The CIA has begun a probe of whether members of the agency secretly monitored a Senate Intelligence Committee investigation of Bush-era detention and interrogation policies, according to media reports on Wednesday.
The New York Times, quoting officials with knowledge of the investigation, said the CIA's inspector general launched the probe after members of Congress complained that agency officers had improperly accessed the work of Intelligence Committee staffers.
According to one official cited by the newspaper, CIA employees went so far as to gain access to computer networks the committee was using in its work for a report on the detention program conducted during President George W. Bush's administration.
Senate Armed Services Committee Chairman Carl Levin said in a statement that "if, as alleged in the media, CIA accessed without permission or authority a computer network dedicated for use by a Senate committee, it would be an extremely serious matter."

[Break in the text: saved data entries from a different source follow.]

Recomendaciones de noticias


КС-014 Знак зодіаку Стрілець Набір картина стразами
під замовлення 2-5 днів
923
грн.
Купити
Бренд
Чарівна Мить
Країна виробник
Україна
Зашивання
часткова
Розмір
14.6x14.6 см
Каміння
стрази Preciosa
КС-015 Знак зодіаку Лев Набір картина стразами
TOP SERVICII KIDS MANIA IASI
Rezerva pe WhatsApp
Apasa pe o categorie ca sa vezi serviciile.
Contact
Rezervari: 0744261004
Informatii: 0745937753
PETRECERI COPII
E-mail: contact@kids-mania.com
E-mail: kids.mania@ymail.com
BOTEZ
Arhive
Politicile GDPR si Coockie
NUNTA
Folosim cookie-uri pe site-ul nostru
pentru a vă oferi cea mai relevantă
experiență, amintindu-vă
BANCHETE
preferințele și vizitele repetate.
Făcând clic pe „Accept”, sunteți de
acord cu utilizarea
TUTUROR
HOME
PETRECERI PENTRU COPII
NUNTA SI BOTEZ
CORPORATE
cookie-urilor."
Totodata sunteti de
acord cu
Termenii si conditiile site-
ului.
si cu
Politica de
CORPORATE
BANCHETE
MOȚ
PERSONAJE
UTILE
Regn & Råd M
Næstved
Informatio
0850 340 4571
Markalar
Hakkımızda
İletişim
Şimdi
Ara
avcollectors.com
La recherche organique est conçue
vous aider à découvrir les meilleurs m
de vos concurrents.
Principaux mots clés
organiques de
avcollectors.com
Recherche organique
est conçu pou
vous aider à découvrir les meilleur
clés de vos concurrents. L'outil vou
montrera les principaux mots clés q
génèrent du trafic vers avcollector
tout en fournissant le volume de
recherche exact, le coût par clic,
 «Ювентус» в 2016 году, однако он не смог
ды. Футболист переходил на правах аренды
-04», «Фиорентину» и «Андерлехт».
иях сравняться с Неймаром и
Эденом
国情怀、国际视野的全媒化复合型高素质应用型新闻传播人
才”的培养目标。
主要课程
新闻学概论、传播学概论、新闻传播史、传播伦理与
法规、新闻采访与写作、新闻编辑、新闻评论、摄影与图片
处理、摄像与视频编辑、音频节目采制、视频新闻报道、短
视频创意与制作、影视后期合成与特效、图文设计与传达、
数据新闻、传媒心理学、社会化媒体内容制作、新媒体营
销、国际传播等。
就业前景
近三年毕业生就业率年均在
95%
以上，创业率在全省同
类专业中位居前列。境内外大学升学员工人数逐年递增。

The Michigan Democrat said such activity, if true, "would impede Congress' ability to carry out its constitutional oversight responsibilities and could violate federal law."
CIA Director John Brennan said he was "deeply dismayed that some members of the Senate have decided to make spurious allegations about CIA actions that are wholly unsupported by the facts.
"I am very confident that the appropriate authorities reviewing this matter will determine where wrongdoing, if any, occurred in either the Executive Branch or Legislative Branch," Brennan said in a statement.
"Until then, I would encourage others to refrain from outbursts that do a disservice to the important relationship that needs to be maintained between intelligence officials and Congressional overseers."
A CIA spokesman declined to elaborate beyond Brennan's statement.